A French Government agency is preparing itself
for mass suicides ahead of an Armageddon scenario
predicted by a cult that the world "is to
end on 21 December 2012". Miviludes the
French government agency that monitors cults
and suspicious spiritual activities has said
that France is at risk of mass suicides by converts
of prophesies of "imminent Armageddon".
The prediction that the world will end in 2012
has been made according to various cults who
follow the Mayan calendar which reaches 5,000
years at the end of 2012.
The French government is particularly worried
about this "apocalyptic scenario" unfolding
around France, with a rush of converts travelling
to Bugarach a town on a hilltop in the southwest
of France, that will survive according to rumours
on the internet.
Bugarach and its rocky outcrop, the Pic de Bugarach,
have attracted an influx of New Age visitors
in recent months, pushing up real estate values
and also raising the threat of financial scams
and psychological manipulation, according the
French government agency Miviludes.
Bugarach, with a population
of just 200, has long been considered magical,
partly due to what locals claim is an "upside-down
mountain" where the top layers of rock
are older than the lower ones. The Internet
is full
rumours and myths about the place, that the
mountain is surrounded by a magnetic force,
that it is
the site of a concealed alien base, or even
that it
contains an underground access to another world.

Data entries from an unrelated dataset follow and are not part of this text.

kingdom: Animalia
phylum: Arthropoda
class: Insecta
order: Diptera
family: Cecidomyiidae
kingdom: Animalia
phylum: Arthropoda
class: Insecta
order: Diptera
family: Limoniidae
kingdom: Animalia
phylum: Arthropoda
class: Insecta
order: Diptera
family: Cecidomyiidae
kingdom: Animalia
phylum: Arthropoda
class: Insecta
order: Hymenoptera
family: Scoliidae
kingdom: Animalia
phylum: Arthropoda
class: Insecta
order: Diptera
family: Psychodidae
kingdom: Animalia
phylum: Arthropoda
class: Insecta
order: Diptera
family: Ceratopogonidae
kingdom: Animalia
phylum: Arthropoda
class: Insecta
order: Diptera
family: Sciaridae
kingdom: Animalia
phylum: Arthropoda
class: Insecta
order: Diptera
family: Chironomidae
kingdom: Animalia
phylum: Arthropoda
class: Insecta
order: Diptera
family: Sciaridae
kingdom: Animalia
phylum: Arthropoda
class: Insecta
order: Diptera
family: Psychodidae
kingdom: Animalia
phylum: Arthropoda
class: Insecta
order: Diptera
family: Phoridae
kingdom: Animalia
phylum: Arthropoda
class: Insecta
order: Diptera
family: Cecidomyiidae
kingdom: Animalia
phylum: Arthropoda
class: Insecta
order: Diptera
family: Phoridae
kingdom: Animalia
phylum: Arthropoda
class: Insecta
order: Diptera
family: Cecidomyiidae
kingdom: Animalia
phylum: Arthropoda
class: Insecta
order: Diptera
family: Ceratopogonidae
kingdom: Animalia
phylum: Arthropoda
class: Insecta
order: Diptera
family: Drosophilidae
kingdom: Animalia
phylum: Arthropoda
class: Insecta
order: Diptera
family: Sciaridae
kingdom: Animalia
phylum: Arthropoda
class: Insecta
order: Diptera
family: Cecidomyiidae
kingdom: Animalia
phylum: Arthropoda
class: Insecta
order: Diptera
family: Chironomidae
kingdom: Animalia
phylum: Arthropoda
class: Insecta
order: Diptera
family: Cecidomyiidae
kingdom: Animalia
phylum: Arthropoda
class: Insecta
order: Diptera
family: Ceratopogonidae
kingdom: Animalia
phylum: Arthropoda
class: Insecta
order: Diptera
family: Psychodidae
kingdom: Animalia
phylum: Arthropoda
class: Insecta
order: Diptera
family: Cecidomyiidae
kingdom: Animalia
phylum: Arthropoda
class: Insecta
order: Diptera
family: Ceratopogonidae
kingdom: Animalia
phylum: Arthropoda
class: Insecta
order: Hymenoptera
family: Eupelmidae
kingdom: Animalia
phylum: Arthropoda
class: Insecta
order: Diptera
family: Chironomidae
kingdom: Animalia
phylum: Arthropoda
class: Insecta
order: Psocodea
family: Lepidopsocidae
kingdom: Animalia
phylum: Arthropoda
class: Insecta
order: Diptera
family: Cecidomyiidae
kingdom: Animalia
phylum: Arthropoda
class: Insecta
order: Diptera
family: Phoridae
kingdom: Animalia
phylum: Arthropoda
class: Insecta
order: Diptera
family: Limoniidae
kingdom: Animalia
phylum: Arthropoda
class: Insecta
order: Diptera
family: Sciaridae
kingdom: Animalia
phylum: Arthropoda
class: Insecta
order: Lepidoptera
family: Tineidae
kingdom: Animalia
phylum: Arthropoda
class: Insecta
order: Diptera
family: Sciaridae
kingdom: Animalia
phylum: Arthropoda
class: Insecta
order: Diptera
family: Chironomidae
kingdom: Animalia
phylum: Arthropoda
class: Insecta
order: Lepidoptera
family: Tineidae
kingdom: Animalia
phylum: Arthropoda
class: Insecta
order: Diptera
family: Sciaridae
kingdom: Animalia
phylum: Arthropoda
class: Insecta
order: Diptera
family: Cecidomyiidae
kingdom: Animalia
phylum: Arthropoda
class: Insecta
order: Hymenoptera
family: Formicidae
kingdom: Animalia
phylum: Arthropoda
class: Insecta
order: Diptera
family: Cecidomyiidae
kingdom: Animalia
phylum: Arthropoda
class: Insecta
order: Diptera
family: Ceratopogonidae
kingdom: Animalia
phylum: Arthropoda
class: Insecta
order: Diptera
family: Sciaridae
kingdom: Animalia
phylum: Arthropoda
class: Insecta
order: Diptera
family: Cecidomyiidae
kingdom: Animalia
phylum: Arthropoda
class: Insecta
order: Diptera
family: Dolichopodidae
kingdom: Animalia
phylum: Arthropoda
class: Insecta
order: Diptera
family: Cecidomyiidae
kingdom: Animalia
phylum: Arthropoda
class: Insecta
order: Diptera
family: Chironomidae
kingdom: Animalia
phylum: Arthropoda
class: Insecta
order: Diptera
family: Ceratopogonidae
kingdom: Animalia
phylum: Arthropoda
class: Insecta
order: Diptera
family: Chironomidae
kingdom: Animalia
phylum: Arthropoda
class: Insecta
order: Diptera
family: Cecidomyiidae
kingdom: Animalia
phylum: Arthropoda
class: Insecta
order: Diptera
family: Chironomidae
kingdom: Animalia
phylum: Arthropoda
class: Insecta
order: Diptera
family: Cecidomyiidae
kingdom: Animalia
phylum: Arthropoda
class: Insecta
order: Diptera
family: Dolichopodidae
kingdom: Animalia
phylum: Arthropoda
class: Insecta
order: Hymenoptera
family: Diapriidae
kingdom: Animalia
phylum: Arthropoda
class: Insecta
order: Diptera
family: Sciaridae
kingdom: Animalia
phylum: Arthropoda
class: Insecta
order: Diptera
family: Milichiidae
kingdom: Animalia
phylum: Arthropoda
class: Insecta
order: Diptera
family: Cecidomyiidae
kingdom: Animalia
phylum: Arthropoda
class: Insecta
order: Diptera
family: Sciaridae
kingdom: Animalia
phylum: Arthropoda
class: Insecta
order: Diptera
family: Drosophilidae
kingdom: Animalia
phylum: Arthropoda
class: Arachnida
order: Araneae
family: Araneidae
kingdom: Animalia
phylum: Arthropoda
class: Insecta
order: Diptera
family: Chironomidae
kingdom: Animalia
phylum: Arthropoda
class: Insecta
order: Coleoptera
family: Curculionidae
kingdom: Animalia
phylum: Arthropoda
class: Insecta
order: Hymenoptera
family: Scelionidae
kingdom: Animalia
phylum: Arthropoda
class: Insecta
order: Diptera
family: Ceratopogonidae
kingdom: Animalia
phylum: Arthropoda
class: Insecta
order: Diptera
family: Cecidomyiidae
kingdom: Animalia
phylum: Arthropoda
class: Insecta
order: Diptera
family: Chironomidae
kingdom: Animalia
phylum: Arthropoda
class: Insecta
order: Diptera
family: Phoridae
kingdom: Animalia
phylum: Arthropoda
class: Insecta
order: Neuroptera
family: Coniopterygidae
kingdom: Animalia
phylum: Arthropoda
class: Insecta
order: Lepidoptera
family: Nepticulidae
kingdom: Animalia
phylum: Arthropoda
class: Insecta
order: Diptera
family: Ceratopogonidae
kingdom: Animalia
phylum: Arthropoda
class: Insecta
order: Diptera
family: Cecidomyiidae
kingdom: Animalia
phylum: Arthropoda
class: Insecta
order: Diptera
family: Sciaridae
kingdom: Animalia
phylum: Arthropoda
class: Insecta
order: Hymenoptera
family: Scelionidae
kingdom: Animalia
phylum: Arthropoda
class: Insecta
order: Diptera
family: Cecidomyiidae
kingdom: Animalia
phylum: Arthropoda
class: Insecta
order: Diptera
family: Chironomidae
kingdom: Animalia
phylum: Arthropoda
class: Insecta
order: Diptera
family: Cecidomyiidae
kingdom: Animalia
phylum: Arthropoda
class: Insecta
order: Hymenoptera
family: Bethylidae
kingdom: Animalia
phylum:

And now many have seized on it as the ultimate
refuge with Doomsday rapidly approaching.
"I think we need to be careful. We shouldn't
get paranoid, but when you see what happened
at Waco in the United States, we know this kind
of thinking can influence vulnerable people," Miviludes
president Georges Fenech told Reuters.
The Apocalyptic scenario is spreading across
France with a "mood of gloom" that
is engulfing the French. Opinion polls in France
regularly show the French as one of the most
pessimistic in the world, with the latest Fondapol
Foundation showing that 17 per cent of those
between 16 and 29 think "the outlook is
promising". In contrast in Britain 34 per
cent believed the future was promising.